▶ _REQUIRED ACTION_: Once you find the line with "thể dẫn đến trách nhiệm hình sự." in the entries below, return exactly every line from it through the line with "chức năng có thẩm quyền.".

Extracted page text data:

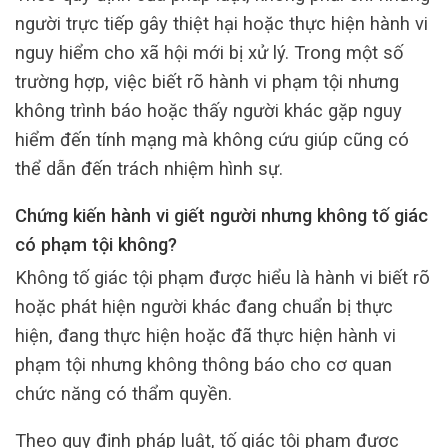
người trực tiếp gây thiệt hại hoặc thực hiện hành vi
nguy hiểm cho xã hội mới bị xử lý. Trong một số
trường hợp, việc biết rõ hành vi phạm tội nhưng
không trình báo hoặc thấy người khác gặp nguy
hiểm đến tính mạng mà không cứu giúp cũng có
thể dẫn đến trách nhiệm hình sự.
Chứng kiến hành vi giết người nhưng không tố giác
có phạm tội không?
Không tố giác tội phạm được hiểu là hành vi biết rõ
hoặc phát hiện người khác đang chuẩn bị thực
hiện, đang thực hiện hoặc đã thực hiện hành vi
phạm tội nhưng không thông báo cho cơ quan
chức năng có thẩm quyền.
Theo quy định pháp luật, tố giác tội phạm được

▶ _SOLUTION TO THE EXERCISE_:
thể dẫn đến trách nhiệm hình sự.
Chứng kiến hành vi giết người nhưng không tố giác
có phạm tội không?
Không tố giác tội phạm được hiểu là hành vi biết rõ
hoặc phát hiện người khác đang chuẩn bị thực
hiện, đang thực hiện hoặc đã thực hiện hành vi
phạm tội nhưng không thông báo cho cơ quan
chức năng có thẩm quyền.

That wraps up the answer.